Conformational changes in Bax appear to lead to its translocation to
the mitochondria and oligomerization (51-53) followed by release of
cytochrome c (54), although precise details of the molecular
mechanisms underlying this transition during apoptotic signaling remain
unknown. Our findings suggest that signals from muscarinic receptors
attenuate apoptotic activation of Bax, an action that may be mediated
by signals (e.g. kinase activities, calcium transients)
impinging on Bax, 14-3-3, or other regulatory molecules known to
participate in Bax activation (e.g. Refs. 55 and 56),
retarding its activation and translocation to the mitochondria.

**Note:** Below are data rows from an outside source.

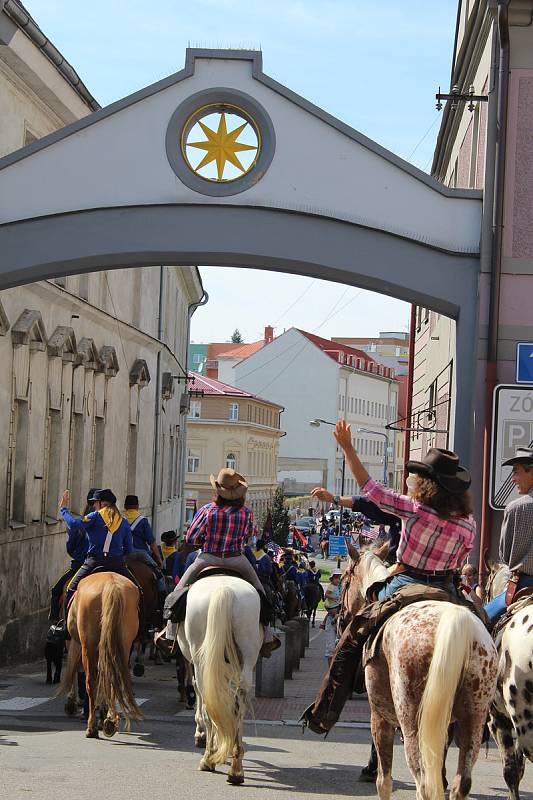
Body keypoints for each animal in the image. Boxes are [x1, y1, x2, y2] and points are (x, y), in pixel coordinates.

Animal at [59, 576, 142, 736]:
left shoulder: (73, 642)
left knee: (91, 681)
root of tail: (111, 586)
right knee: (114, 677)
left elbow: (73, 669)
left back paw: (92, 726)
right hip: (122, 644)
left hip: (88, 645)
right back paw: (109, 721)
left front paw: (72, 702)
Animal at [178, 576, 262, 788]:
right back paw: (236, 767)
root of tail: (224, 590)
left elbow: (200, 697)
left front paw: (203, 737)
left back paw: (208, 759)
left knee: (208, 703)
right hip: (247, 657)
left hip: (202, 662)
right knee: (238, 703)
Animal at [340, 544, 498, 800]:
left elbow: (384, 780)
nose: (341, 617)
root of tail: (456, 622)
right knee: (460, 783)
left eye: (345, 578)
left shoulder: (380, 715)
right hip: (474, 716)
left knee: (423, 782)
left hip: (412, 719)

However, the precise intermediate steps accounting for Bax activation
as well as muscarinic receptor-induced neuroprotection await identification.

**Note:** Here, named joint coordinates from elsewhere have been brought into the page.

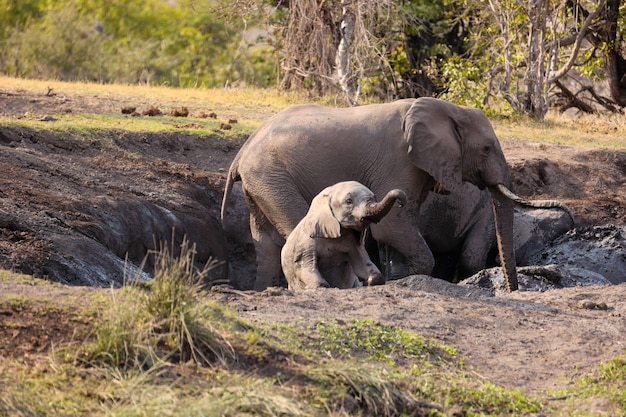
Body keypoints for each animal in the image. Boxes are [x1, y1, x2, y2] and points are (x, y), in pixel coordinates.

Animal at [280, 180, 408, 290]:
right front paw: (320, 285)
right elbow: (304, 265)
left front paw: (371, 281)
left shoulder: (352, 241)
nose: (401, 204)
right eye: (349, 201)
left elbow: (361, 262)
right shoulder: (307, 241)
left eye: (374, 197)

AD is associated with both increased neuronal oxidative stress and loss
of cholinergic function. The results of this study demonstrate that
these two conditions likely exacerbate neuronal dysfunction since
activation of muscarinic receptor-coupled signaling provides protection
from oxidative stress-induced apoptosis. Thus, as muscarinic
receptor-coupled signaling activity becomes impaired during the
progression of AD, neurons lose this important mechanism of
counteracting the detrimental effects of oxidative stress. Interpretation of the results presented here must take into
consideration the current controversy about the extent to which
apoptosis contributes to Alzheimer's disease as well as other
neurodegenerative conditions (57). Therefore, we suggest that the
protection provided by muscarinic receptors against oxidative stress
and the other insults examined might be of greater importance for
maintaining neural function and plasticity, which likely are impaired
temporally before apoptosis after exposure to these insults, although
indicators of apoptotic signaling were used as outcome measures in this
study. The findings reported here also may have relevance for
developmental regulation of the central nervous system. There is a
wealth of information that cholinergic afferents to the cortex and
hippocampus serve a growth regulatory function in ontogeny (reviewed in
Refs. 58 and 59). The present results suggest that one action of cholinergic activity may be to promote survival of innervated neurons
during development by inhibiting apoptotic mechanisms. In this regard,
it is of interest that cell loss induced by alcohol exposure has been
hypothesized to stem at least in part from inhibitory actions of
alcohol on muscarinic receptor signaling (60). We would speculate that
stimulation of other G-protein-coupled receptors activating similar
signaling pathways also would bolster neuronal survival, providing a
means for innervated cells to survive under conditions that are lethal
to cells not connected to sufficiently active networks.
In conclusion, these results indicate that in many instances continued
neuronal survival is dependent upon the environment of the cell, as
cell-to-cell contact and signals received from neighboring cells may
provide the necessary impetus to bolster defenses against death programs.